How plastic roads work

Traditional asphalt is made from a mix of stones, sand and a petroleum-based binder called bitumen, which holds everything together. In my research team’s process, we replace a small part of that bitumen – about 8% to 10% – with melted plastic from everyday items, such single-use plastic bags and plastic bottles. For our plastic road construction project near Dallas, we used 4.5 tons of plastic waste for nearly a mile of a one-lane road.

We first clean the plastic, then shred it into small flakes. Finally, we mix it into the asphalt at high temperatures. These steps ensure that it melts completely and bonds tightly, leaving no loose plastic behind.

This process is like adding rebar to concrete: The plastic adds flexibility and strength. Roads with this mix can better handle extreme temperatures and heavy traffic. In hot places, that means fewer cracks and potholes.

During an extreme heat wave in April 2024, plastic road constructed in Dhaka, Bangladesh, showed no visible signs of distress or cracks, whereas many roads in Bangladesh had visible cracks and distress during the same period.

It also reduces the demand for new petroleum-based materials, since we’re reusing recycled plastic that already exists. Plastic road replaces bitumen, an already petroleum-based ingredient in the road, with waste.

The plastic waste problem

Plastic waste has grown dramatically over the past several decades. In the U.S., plastic waste has increased every year since the 1960s, with the steepest rise between 1980 and 2000.

In 2018 alone, landfills received nearly 27 million tons of plastic, making up 18.5% of all municipal solid waste nationwide. That’s a staggering amount of material sitting unused.

****************

Instructions
**1.** Rewrite the part of the plastic roads text that opens with the words "Traditional asphalt is" and closes with "cracks and potholes.", changing "flakes" to "pieces".
**2.** Answer these questions from the plastic roads text:
(a) How much plastic waste was used for the project near Dallas?
(b) In what month and year did the heat wave in Dhaka take place?
(c) What share of all municipal solid waste did plastic make up in 2018?

Collected data entries
****************

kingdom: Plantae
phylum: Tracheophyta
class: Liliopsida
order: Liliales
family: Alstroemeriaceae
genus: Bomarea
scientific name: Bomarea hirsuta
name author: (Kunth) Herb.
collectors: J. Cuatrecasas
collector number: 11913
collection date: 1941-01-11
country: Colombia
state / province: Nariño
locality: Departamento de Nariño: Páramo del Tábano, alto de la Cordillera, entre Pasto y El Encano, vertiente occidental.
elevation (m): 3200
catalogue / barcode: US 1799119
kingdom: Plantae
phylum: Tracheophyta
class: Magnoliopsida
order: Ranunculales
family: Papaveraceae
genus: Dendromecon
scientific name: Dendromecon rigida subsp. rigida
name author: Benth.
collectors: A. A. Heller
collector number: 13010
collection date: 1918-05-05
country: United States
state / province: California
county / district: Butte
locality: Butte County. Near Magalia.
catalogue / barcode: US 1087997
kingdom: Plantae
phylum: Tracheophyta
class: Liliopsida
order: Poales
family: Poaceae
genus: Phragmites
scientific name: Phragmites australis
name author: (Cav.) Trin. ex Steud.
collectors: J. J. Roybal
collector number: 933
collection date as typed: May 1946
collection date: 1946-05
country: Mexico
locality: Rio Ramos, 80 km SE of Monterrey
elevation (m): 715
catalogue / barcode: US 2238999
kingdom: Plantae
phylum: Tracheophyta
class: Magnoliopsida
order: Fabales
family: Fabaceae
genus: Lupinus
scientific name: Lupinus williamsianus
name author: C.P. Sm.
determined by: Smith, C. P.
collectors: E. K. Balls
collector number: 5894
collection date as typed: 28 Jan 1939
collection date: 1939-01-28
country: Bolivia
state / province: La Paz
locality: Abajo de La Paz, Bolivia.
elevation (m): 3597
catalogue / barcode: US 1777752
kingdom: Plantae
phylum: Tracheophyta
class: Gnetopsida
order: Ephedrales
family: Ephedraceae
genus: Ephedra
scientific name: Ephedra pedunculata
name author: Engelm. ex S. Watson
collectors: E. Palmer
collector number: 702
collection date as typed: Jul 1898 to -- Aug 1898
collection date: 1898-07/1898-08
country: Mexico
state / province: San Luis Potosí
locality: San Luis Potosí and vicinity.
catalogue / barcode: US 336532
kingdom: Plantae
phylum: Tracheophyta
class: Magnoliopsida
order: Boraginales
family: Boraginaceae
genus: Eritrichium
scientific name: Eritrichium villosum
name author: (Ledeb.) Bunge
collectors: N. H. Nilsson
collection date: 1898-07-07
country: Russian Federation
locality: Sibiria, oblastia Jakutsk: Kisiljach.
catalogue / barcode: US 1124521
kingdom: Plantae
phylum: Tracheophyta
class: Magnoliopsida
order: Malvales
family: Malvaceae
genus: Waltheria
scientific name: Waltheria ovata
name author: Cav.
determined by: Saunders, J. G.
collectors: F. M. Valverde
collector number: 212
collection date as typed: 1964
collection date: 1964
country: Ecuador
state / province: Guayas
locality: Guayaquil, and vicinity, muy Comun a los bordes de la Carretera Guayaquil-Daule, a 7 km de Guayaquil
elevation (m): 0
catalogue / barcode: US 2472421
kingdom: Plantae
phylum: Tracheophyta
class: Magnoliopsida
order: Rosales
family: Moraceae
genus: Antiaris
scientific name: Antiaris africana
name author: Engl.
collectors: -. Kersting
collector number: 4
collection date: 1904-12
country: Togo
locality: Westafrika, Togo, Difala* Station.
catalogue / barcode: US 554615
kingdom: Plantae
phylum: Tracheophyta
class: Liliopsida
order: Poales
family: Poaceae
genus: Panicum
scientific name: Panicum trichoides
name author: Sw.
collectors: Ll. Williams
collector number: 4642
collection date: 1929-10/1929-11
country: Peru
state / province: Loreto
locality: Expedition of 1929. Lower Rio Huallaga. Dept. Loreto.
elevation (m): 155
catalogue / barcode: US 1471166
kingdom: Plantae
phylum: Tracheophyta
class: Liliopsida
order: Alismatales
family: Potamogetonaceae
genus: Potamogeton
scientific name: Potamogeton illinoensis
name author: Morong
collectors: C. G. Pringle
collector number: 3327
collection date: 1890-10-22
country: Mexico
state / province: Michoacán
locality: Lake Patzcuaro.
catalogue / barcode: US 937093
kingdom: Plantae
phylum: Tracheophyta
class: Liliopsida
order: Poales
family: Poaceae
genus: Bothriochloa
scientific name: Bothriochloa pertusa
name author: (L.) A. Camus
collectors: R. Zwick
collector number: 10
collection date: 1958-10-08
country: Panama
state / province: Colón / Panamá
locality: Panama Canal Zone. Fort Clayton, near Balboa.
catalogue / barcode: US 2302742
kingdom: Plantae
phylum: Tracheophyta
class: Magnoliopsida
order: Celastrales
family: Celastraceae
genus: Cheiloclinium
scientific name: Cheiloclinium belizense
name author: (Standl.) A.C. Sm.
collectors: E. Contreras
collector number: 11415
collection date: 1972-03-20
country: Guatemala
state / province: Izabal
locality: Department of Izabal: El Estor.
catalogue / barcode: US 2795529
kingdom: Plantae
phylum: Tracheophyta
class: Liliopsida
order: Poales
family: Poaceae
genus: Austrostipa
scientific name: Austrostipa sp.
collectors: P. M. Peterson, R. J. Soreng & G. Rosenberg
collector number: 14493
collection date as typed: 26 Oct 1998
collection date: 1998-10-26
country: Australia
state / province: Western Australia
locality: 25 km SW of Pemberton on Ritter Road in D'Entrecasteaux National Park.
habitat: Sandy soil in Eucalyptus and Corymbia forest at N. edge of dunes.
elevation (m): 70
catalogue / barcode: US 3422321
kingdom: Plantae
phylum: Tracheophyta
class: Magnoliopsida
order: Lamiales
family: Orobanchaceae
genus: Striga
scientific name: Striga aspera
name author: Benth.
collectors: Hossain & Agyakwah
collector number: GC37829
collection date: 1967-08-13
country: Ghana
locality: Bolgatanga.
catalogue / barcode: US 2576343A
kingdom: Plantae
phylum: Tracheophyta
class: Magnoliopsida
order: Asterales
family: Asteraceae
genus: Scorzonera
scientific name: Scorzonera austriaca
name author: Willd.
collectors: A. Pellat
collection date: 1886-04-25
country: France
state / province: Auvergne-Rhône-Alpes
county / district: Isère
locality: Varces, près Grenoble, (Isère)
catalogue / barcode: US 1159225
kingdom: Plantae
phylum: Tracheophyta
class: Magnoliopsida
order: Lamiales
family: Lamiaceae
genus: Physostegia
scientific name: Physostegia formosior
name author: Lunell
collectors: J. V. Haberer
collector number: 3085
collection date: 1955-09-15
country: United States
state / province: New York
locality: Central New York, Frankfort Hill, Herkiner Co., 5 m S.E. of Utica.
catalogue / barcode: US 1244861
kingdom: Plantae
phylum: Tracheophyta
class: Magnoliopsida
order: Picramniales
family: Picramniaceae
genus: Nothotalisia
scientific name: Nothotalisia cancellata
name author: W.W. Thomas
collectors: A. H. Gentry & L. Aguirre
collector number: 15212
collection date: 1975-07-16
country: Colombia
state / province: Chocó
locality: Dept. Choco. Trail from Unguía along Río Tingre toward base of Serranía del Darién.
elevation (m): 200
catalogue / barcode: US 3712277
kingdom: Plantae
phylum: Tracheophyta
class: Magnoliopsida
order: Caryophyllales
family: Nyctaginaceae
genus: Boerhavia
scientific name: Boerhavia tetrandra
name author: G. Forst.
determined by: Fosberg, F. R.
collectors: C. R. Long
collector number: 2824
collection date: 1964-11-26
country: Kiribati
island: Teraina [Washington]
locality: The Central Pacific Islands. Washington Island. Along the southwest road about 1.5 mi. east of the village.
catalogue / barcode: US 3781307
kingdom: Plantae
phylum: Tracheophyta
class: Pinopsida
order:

****************

Solutions by task
**1.**
Traditional asphalt is made from a mix of stones, sand and a petroleum-based binder called bitumen, which holds everything together. In my research team’s process, we replace a small part of that bitumen – about 8% to 10% – with melted plastic from everyday items, such single-use plastic bags and plastic bottles. For our plastic road construction project near Dallas, we used 4.5 tons of plastic waste for nearly a mile of a one-lane road.

We first clean the plastic, then shred it into small pieces. Finally, we mix it into the asphalt at high temperatures. These steps ensure that it melts completely and bonds tightly, leaving no loose plastic behind.

This process is like adding rebar to concrete: The plastic adds flexibility and strength. Roads with this mix can better handle extreme temperatures and heavy traffic. In hot places, that means fewer cracks and potholes.

**2.**
(a) 4.5 tons
(b) April 2024
(c) 18.5%